Robert H. Bayley
Robert H. Bayley
“A medical center which is not doing research is teaching from second-hand material. Research provides the source material for medical knowledge.”
Robert Hebard Bayley was born in New Jersey and graduated from Boys’ High School in Atlanta, Georgia, in 1925 before attending Emory University, where he graduated with a degree in medicine in 1931. In 1932, he began an association with Dr. Frank N. Wilson of Ann Arbor, Michigan, and developed a keen interest in the diseases of the heart, with particular interest to the electric fields produced by the living heart in health and disease. Out of this developed many scientific improvements to electrocardiography.
He taught medicine from 1933 to 1944 at the University of Michigan, the Leahy Home, Tuberculosis Sanatorium in Honolulu, Hawaii, and the Louisiana State University School of Medicine before coming to the University of Oklahoma shortly after World War I. Dr. Bayley established the Heart Station at Louisiana State University School of Medicine, and it was there he began his course of lectures on basic and advanced electrocardiography.
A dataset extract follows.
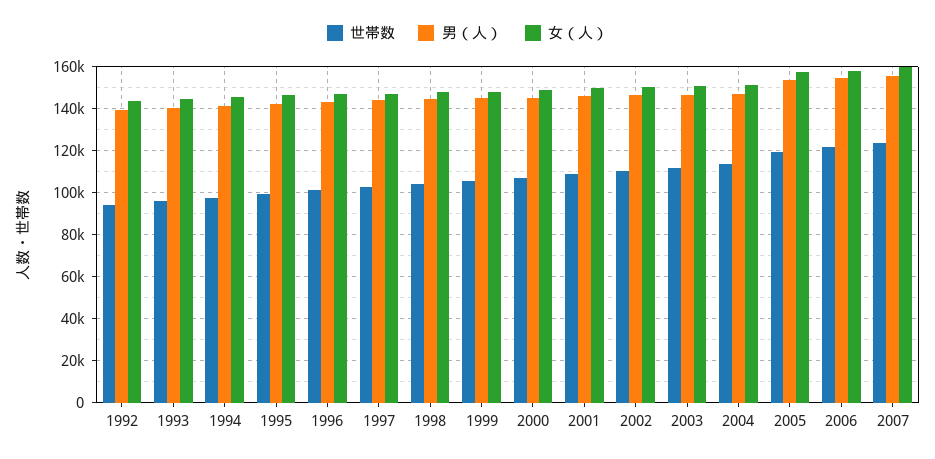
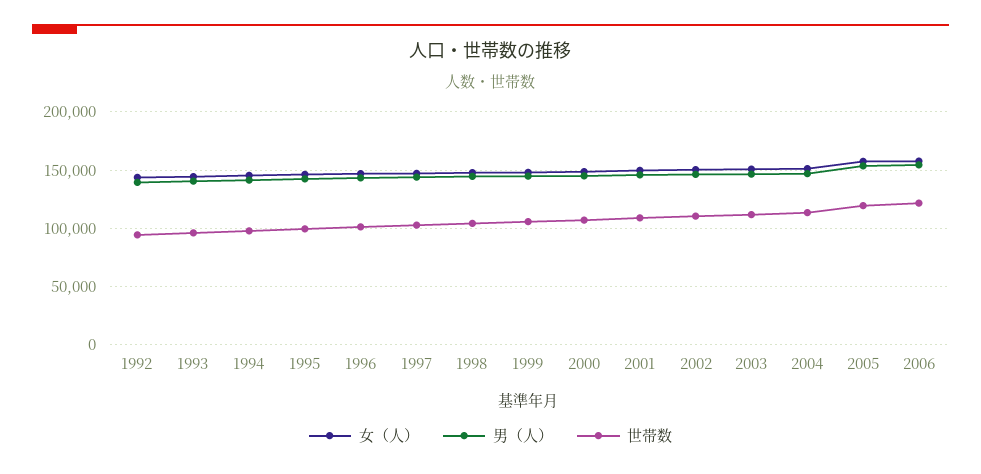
世帯数, 2007: 125000 -> none
男（人）, 2007: 155000 -> none
女（人）, 2007: 160000 -> none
The American Heart Association honored him in 1959 for his many hours of dedicated effort in the area of research.
In 1949, Dr. Robert Bayley was credited with the construction of an electronic measuring bridge sensitized to a charge of one-millionth of a volt, as well as a synthetic heart, which, in its reactions, was an exact reproduction of a human heart. Ten years later he developed an electronic brain which was designed to improve interpretation of the electrocardiogram.
Bayley came to the University of Oklahoma School of Medicine in Norman, Oklahoma, in 1944 as professor of medicine.